Geçmişte kurulan Sinematek’lerden yola çıkarsak, yeni nesil sinemacılara neler önerirsiniz?

Sinema bir üniversite eğitimi değildir, meslek eğitimidir. Bu meslek eğitimi için de bizzat sinemanın kendi unsurları da katılmalıdır. Türkiye’de en azından 5 farklı iklimdeki kentimizde Sinematekler kurulmalıdır. En iyi okul sinemateklerdir, meslek okullarıdır. Kamera arkası zaten özellikle meslek okullarıdır, oyunculuk da konservatuvarlardır. İsviçre’ye 100 Kürt mülteci gidiyor Irak’tan savaş döneminde. Bunların 13 bebeği var, İsviçre hükümeti o 100 kişiyi Lozan’a koyuyor, bebekler için Kürtçe tiyatro kuruyor. İnsanın eğitiminde çok büyük bir önemi vardır tiyatronun. Şimdi İsviçre gibi kapitalist bir ülke böyle yapıyorken, bizimkisi fantezidir. İstanbul’a 500 tiyatro grubu. Bunun yanlışı nereden geliyor. Her sene üniversiteler 10’ar tane 20’şer tane alsalar bile senede 500-600 mezun veriyor. Bu kadar mezun için Türkiye’de böyle bir sanayi yok. Yazarlarımız zaten kayboldu. Öykücümüz, şairimiz kalmadı.

Kendi geçmişinizde oynadığınız roller arasında sizin için yeri ayrı olan var mı?

Biz tabii tiyatrodan geldiğimiz için, tiyatro oyunculuğunda iyi kötü başarılı oldum sayılır. Ben öyle aman jön oynayayım falan değildim. Zaten tiyatroda “Başrol oynayayım” fikrine çok itibar etmezler. Ama bazılarında da vardır. Şehir ve devlet tiyatrolarında bazı oyuncular öyle bir hâkimiyet kurmuşlardır. Ben oynadıkça da oyunculuğumu geliştirmeye başladım. Önce yönetmenden kabul gördü sonra seyirciden. Seyircim oluştu.
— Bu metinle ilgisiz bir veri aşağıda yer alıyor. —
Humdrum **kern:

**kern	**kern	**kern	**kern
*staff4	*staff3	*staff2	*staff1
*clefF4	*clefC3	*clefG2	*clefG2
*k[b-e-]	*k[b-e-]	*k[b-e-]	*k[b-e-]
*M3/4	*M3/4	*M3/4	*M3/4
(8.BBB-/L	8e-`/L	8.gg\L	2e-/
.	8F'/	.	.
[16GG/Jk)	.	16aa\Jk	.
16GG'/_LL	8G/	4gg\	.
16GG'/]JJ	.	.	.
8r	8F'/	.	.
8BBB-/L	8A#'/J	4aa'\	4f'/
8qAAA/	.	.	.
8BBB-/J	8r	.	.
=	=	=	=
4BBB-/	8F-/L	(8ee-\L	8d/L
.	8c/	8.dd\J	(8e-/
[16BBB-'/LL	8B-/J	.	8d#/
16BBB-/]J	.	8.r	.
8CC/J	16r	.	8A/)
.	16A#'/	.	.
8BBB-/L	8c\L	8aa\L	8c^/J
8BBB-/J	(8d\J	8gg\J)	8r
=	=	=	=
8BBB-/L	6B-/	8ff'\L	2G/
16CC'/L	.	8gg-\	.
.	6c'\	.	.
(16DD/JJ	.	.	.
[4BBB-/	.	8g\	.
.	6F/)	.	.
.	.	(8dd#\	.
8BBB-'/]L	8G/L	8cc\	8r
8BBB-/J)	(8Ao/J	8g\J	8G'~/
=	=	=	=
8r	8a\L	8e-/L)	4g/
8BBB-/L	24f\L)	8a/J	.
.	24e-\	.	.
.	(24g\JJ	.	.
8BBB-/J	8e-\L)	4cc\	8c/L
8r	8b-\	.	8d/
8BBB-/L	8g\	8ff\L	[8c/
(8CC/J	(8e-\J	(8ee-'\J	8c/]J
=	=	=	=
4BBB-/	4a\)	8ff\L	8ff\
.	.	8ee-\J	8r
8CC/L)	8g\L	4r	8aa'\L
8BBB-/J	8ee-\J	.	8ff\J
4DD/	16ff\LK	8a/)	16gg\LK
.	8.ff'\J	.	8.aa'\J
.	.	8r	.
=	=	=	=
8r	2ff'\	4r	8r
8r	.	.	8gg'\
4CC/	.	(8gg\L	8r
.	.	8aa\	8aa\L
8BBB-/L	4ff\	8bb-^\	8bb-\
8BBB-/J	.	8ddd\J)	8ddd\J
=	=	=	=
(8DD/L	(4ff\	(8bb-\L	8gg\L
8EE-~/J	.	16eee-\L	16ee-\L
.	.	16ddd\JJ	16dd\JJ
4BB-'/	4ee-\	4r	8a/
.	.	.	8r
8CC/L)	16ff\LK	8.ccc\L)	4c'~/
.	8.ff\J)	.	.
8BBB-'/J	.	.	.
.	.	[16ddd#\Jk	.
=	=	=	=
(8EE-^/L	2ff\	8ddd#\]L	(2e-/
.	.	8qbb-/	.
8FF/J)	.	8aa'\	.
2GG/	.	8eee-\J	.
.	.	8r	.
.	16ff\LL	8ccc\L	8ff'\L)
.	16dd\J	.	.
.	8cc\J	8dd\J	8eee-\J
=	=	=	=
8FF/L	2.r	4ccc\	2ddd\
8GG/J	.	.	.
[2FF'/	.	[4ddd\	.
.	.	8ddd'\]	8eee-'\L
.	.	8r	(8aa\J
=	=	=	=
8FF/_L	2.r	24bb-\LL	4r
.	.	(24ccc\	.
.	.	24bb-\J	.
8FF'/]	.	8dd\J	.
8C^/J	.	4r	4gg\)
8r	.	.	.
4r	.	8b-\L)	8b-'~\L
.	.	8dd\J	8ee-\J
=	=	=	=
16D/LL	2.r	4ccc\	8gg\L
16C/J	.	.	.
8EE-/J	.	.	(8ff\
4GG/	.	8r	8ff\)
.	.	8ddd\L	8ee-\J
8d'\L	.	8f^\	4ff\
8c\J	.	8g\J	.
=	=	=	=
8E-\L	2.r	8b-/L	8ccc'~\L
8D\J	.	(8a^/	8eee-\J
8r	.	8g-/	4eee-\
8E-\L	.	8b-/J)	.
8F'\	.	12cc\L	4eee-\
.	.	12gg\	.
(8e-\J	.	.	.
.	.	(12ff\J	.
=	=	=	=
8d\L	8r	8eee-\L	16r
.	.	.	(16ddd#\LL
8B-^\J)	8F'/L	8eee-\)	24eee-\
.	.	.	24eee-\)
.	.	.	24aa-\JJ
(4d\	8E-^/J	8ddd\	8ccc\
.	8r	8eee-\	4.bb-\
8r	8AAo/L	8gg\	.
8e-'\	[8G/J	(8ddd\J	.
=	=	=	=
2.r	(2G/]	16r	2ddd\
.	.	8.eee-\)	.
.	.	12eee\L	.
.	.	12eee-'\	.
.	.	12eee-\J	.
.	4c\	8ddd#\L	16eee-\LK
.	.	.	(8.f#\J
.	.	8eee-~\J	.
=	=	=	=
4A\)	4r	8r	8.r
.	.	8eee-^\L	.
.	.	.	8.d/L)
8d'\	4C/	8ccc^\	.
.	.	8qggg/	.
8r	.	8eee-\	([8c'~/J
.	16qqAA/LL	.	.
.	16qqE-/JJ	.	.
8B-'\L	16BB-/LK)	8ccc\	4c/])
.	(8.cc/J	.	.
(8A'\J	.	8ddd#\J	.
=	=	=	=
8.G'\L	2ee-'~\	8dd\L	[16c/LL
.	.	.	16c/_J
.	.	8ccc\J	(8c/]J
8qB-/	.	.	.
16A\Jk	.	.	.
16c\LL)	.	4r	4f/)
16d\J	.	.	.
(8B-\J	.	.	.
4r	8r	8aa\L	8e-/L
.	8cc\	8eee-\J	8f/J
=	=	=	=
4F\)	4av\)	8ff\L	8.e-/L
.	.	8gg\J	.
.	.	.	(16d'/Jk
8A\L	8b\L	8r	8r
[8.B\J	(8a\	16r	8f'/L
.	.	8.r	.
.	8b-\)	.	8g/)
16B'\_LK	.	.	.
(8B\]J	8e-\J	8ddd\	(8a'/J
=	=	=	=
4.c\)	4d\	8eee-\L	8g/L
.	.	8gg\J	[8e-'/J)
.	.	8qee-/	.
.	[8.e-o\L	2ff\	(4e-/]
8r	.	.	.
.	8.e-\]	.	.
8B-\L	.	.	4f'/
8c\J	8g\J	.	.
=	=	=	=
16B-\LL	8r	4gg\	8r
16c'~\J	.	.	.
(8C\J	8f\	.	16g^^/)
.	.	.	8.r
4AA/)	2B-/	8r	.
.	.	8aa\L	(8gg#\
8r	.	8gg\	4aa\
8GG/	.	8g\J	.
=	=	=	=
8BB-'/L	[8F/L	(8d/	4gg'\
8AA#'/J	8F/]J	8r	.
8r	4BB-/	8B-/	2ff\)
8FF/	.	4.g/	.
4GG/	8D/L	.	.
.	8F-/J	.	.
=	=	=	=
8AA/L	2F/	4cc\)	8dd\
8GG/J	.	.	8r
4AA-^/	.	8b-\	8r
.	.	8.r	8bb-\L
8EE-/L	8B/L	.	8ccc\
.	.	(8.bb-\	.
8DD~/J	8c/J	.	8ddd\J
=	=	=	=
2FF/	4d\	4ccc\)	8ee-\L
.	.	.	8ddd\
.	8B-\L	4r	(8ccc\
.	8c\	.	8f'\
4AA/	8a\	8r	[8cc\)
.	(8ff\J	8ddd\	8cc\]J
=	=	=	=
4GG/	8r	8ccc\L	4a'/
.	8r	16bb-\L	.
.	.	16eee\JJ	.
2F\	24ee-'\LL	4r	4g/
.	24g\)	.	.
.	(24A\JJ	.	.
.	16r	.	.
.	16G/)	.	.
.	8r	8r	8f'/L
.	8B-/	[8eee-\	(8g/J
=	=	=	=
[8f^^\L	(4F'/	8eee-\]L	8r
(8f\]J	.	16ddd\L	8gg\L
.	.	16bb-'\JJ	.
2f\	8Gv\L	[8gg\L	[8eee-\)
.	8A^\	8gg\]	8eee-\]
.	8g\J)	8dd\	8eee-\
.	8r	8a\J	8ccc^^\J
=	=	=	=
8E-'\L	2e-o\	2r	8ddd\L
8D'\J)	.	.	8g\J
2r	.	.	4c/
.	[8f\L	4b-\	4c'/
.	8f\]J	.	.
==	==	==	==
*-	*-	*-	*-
'BİRGÜN BİZİM İÇİN ÖZEL BİR YERDE'

İçinde bulunduğumuz günleri Türkiye için genel hatlarıyla nasıl izliyorsunuz?

Bir ateş yakıldı Türkiye’de. Çok ağır, çok kötü bir dönemden geçiyoruz. Eğitim bitmiş, gazeteler görüyorsunuz aynı borazanı çalan bir güruh halindeler. Bütün kurumlar bir şekilde tasfiye ediliyor. Ve de en kötüsü, şehirlerin niteliğini değiştiriyorlar. Topluma hiç hak etmediği ağır yükler yüklüyorlar. Doğaya en ufak saygı kalmadı. Toplum yapısı olarak 40 sene öncesini bile arar haldeyiz. Bunun için bu büyükşehirlerin ele geçirilmesi bir zaferdir. Zaten öteki şehirlere baktığında ekonomileri çok kötü. BirGün bütün bu olguları direkt ortaya koyabilen tek gazete. Hiç taviz vermeden her satırında eleştirisini ve izlenmesi gereken yolu ortaya koyuyor. Başlıkları ders gibi... Tarih dersi, ekonomi dersi, demokrasi dersi verircesine başlıklar atıyor. Onun için de biz hakikaten o gazeteyi diğer gazetelerden farklı yere ayırıyoruz. Cumhuriyet gazetesini 60 senedir zaten alırız. Ama BirGün gerçekten çok ayrı bir yerde, çok özel bir yerde. Mizanpajından çizgisine kadar çok özenli bir gazete. Oradaki her yazıyı, hatta evde eşimle, oturuyoruz okuduktan sonra üzerine yorum yapıyoruz. Atladığımız bir şey var mı diye.